Text:
Posted in Running, Statistics, University life with tags , , , , , , , , , on September 21, 2012 by xi'an

I missed this astrostatistics conference announcement (and the conference itself, obviously!), occurring next door… Actually, I would have had (wee) trouble getting there as I was (and am) mostly stuck at home with a bruised knee and a doctor ban on any exercise in the coming day, thanks to a bike fall last Monday! (One of my 1991 bike pedals broke as I was climbing a steep slope and I did not react fast enough… Just at the right time to ruin my training preparation of the Argentan half-marathon. Again.) Too bad because there was a lot of talks that were of interest to me!

## Kant, Platon, Bayes, & Le Monde…

Posted in Books, Statistics, University life with tags , , , , , , , , , , , , on July 2, 2012 by xi'an

In the weekend edition of Le Monde I bought when getting out of my plane back from Osaka, and ISBA 2012!, the science leaflet has a (weekly) tribune by a physicist called Marco Zito that discussed this time of the differences between frequentist and Bayesian confidence intervals. While it is nice to see this opposition debated in a general audience daily like Le Monde, I am not sure the tribune will bring enough light to help to the newcomer to reach an opinion about the difference! (The previous tribune considering Bayesian statistics was certainly more to my taste!)

Since I cannot find a link to the paper, let me sum up: the core of the tribune is to wonder what does 90% in 90% confidence interval mean? The Bayesian version sounds ridiculous since “there is a single true value of [the parameter] M and it is either in the interval or not” [my translation]. The physicist then goes into stating that the probability is in fact “subjective. It measures the degree of conviction of the scientists, given the data, for M to be in the interval. If those scientists were aware of another measure, they would use another interval” [my translation]. Darn… so many misrepresentations in so few words! First, as a Bayesian, I most often consider there is a true value for the parameter associated with a dataset but I still use a prior and a posterior that are not point masses, without being incoherent, simply because the posterior only summarizes what I know about the  parameter, but is obviously not a property of the true parameter. Second, the fact that the interval changes with the measure has nothing to do with being Bayesians. A frequentist would also change her/his interval with other measures…Third, the Bayesian “confidence” interval is but a tiny (and reductive) part of the inference one can draw from the posterior distribution.

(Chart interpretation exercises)
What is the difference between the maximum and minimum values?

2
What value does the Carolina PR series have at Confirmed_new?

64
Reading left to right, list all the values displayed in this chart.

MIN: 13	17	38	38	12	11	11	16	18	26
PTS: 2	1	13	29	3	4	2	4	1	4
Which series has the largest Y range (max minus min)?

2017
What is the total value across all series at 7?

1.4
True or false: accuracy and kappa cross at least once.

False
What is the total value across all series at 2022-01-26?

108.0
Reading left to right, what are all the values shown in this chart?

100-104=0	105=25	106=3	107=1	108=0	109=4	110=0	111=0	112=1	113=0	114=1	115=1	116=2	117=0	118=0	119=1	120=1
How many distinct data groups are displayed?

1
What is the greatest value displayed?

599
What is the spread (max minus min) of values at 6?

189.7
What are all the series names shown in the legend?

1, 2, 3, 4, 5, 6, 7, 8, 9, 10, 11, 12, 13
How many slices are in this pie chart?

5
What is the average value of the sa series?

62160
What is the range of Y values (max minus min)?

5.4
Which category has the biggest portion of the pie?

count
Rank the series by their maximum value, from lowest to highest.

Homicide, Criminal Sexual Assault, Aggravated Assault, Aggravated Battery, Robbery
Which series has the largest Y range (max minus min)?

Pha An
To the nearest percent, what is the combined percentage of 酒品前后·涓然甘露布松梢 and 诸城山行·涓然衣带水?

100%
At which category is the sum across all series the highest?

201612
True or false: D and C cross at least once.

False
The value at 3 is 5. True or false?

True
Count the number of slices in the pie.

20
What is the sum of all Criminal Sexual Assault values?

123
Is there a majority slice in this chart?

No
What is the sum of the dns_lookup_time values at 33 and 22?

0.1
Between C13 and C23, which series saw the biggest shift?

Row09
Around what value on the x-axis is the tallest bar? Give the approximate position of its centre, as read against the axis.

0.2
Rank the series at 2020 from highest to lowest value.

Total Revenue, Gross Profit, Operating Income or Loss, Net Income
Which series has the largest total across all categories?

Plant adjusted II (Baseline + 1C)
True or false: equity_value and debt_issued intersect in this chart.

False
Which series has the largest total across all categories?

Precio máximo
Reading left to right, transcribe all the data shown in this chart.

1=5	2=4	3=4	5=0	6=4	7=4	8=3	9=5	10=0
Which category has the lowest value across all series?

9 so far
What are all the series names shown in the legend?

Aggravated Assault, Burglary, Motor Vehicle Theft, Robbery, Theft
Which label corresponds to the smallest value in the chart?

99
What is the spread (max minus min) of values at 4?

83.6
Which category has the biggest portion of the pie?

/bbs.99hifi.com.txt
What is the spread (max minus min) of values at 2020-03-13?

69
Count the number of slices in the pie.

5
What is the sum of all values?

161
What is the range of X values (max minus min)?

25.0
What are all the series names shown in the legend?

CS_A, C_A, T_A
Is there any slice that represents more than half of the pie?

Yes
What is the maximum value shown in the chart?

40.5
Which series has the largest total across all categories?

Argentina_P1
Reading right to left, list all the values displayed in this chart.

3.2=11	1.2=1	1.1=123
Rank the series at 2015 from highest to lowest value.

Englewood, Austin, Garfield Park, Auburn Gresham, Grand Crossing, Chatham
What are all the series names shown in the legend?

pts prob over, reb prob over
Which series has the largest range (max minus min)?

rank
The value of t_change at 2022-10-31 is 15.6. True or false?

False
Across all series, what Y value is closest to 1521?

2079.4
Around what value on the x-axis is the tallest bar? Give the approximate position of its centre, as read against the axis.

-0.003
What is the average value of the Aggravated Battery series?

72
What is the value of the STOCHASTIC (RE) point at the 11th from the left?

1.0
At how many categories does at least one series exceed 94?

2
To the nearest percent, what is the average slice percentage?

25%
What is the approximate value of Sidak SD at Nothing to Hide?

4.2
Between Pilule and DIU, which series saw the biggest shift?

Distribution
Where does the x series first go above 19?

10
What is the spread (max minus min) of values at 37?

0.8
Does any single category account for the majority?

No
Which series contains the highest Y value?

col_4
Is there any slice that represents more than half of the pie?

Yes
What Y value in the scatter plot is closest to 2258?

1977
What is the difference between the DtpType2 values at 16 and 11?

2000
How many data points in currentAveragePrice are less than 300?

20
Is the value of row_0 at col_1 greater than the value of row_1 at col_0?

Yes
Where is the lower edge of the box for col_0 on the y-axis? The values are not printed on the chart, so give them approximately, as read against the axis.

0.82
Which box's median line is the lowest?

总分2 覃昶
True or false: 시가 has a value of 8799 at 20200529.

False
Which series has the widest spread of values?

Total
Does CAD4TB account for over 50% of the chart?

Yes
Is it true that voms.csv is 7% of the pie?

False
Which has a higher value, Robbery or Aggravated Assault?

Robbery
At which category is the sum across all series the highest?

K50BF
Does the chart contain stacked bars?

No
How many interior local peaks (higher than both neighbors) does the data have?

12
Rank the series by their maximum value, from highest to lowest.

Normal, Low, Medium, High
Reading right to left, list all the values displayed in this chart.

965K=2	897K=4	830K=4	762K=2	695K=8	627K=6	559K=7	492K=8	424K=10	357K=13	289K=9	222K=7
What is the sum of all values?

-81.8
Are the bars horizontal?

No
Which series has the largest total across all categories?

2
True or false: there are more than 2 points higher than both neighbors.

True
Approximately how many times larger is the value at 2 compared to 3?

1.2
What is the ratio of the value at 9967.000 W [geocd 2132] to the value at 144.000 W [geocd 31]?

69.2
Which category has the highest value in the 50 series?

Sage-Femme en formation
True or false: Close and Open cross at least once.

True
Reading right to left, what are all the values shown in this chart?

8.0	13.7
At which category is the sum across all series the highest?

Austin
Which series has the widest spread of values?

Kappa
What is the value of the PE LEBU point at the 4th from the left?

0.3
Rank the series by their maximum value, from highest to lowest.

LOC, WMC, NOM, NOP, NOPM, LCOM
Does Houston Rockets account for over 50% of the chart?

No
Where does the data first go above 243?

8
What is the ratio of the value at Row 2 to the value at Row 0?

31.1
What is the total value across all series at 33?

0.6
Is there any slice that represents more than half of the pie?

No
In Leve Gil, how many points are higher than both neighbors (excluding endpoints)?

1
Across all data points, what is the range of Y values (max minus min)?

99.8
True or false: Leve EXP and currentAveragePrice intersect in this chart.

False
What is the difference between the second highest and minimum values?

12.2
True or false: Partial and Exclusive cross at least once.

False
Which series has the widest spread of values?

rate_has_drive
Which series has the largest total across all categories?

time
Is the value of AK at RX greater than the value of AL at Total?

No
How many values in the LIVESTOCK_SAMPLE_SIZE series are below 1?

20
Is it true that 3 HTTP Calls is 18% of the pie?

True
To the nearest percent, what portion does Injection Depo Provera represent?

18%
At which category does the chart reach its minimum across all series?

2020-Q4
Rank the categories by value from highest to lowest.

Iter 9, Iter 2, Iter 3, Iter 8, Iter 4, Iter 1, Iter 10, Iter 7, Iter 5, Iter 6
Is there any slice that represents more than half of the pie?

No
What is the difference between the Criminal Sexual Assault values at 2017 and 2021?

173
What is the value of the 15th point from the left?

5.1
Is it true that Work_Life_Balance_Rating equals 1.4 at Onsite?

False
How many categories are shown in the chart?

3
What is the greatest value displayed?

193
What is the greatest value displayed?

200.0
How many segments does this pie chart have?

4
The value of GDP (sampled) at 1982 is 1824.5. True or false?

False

What you need to do:
1/ Reproduce the passage of the blog excerpt from "I missed this" up to and including "interest to me!".
2/ According to the blog excerpt, who wrote the Le Monde tribune on frequentist and Bayesian confidence intervals?
3/ Extend the blog excerpt, picking up right after its last sentence.

Responses in order:
1/
I missed this astrostatistics conference announcement (and the conference itself, obviously!), occurring next door… Actually, I would have had (wee) trouble getting there as I was (and am) mostly stuck at home with a bruised knee and a doctor ban on any exercise in the coming day, thanks to a bike fall last Monday! (One of my 1991 bike pedals broke as I was climbing a steep slope and I did not react fast enough… Just at the right time to ruin my training preparation of the Argentan half-marathon. Again.) Too bad because there was a lot of talks that were of interest to me!

2/ A physicist called Marco Zito.

3/
From this delicate start, things do not improve in the tribune: the frequentist approach is objective and not contested by Marco Zito, as it sounds eminently logical. Kant is associated with Bayes and Platon with the frequentist approach, “religious wars” are mentioned about both perspectives debating endlessly about the validity of their interpretation (is this truly the case? In the few cosmology papers I modestly contributed to, referees’ reports never objected to the Bayesian approach…) The conclusion makes one wonders what is the overall point of this tribune: superficial philosophy (“the debate keeps going on and this makes sense since it deals with the very nature of research: can we know and speak of the world per se or is it forever hidden to us? (…) This is why doubt and even distrust apply about every scientific result and also in other settings.”) or criticism of statistics (“science (or art) of interpreting results from an experiment”)? (And to preamp a foreseeable question: no, I am not writing to the journal this time!)